» **REQUIRED ACTION**
Since only a count is wanted, work out how many lines in the material below contain the word "bottom" and return that number.

» **THE INPUT**

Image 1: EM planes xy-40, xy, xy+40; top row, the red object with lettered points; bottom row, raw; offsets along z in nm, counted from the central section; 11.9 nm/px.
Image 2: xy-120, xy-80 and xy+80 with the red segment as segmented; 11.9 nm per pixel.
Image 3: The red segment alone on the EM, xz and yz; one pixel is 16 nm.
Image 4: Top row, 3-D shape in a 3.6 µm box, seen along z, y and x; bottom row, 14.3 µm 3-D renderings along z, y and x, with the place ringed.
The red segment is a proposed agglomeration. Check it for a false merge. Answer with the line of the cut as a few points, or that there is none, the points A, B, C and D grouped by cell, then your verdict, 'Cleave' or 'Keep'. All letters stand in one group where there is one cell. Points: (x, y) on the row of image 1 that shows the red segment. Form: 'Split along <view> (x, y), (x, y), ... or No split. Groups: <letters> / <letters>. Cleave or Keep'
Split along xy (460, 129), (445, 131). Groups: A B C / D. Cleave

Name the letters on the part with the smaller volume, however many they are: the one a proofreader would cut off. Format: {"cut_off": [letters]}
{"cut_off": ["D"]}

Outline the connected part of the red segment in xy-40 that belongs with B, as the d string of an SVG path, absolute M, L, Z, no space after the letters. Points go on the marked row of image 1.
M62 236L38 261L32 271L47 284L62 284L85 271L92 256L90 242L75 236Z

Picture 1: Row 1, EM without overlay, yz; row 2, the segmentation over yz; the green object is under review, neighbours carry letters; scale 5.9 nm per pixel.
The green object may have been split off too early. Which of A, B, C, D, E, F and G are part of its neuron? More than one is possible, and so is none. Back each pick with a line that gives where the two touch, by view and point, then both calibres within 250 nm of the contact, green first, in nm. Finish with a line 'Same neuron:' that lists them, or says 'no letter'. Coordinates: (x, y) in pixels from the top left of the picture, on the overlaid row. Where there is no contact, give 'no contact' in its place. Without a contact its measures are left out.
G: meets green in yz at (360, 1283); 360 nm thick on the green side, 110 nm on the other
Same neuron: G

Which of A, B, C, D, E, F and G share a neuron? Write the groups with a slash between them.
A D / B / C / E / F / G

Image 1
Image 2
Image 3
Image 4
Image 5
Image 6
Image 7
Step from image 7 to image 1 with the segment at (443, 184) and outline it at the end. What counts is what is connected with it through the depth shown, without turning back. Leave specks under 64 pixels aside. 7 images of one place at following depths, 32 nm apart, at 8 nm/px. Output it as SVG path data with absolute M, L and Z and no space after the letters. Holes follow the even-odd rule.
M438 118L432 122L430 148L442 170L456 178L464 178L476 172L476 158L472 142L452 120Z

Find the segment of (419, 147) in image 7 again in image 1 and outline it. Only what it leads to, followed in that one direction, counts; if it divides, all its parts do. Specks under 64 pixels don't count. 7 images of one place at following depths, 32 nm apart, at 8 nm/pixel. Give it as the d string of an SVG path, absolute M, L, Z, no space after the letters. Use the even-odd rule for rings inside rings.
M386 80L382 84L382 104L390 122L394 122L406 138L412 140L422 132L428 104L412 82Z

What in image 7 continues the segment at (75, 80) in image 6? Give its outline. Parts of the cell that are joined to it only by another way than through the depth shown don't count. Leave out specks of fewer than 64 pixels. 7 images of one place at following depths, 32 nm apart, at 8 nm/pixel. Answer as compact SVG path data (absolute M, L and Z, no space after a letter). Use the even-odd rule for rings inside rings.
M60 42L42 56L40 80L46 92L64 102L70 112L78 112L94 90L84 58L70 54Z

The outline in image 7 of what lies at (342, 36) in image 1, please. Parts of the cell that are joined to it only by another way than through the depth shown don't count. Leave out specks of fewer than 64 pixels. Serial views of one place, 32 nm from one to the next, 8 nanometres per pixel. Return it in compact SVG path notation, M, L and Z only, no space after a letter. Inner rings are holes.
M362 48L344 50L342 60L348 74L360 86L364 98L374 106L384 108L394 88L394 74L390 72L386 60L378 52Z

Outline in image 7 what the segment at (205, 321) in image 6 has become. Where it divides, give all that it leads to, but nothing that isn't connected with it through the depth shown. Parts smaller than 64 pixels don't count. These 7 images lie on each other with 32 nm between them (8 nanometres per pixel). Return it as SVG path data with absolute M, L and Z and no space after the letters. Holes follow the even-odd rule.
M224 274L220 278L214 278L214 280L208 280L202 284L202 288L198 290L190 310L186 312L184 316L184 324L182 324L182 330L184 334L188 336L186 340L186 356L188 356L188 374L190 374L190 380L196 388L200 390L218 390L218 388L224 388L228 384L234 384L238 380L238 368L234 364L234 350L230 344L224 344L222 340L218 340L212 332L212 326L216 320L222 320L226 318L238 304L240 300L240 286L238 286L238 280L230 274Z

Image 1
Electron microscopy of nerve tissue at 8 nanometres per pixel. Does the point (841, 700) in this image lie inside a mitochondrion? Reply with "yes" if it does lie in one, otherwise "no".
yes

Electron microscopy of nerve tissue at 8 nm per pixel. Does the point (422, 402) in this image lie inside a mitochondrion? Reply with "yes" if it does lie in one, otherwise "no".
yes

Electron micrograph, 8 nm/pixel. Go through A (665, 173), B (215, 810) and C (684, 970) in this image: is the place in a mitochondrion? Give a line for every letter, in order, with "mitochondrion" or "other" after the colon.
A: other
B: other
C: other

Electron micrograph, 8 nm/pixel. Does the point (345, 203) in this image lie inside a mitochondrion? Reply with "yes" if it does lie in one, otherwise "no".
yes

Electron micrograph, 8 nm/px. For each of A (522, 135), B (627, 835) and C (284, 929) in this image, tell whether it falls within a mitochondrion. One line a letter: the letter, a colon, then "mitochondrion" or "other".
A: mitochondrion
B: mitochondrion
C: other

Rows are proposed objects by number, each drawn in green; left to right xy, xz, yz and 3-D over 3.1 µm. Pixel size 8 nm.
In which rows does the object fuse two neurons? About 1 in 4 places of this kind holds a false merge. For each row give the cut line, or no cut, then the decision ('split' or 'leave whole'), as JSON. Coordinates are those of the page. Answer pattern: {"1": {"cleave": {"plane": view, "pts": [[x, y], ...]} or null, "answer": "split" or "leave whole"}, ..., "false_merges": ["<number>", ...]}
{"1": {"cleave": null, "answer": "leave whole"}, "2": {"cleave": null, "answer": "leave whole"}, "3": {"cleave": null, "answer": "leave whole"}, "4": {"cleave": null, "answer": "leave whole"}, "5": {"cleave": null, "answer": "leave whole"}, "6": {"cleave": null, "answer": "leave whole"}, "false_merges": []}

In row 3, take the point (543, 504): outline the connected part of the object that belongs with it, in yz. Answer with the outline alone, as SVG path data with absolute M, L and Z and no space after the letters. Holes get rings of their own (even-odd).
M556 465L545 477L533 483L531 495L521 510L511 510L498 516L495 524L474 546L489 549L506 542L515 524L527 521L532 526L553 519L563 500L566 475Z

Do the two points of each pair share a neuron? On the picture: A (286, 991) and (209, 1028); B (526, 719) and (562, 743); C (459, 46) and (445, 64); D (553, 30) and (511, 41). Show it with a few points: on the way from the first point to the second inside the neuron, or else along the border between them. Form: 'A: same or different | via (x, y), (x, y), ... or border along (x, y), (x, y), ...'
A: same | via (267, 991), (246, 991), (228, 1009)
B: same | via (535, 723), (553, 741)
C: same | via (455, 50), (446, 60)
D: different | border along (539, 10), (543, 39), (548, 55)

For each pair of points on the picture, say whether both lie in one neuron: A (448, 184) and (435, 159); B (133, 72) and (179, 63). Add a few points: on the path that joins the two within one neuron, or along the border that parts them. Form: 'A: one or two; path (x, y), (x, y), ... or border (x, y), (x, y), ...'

» **RESULT OF THE EXERCISE**
2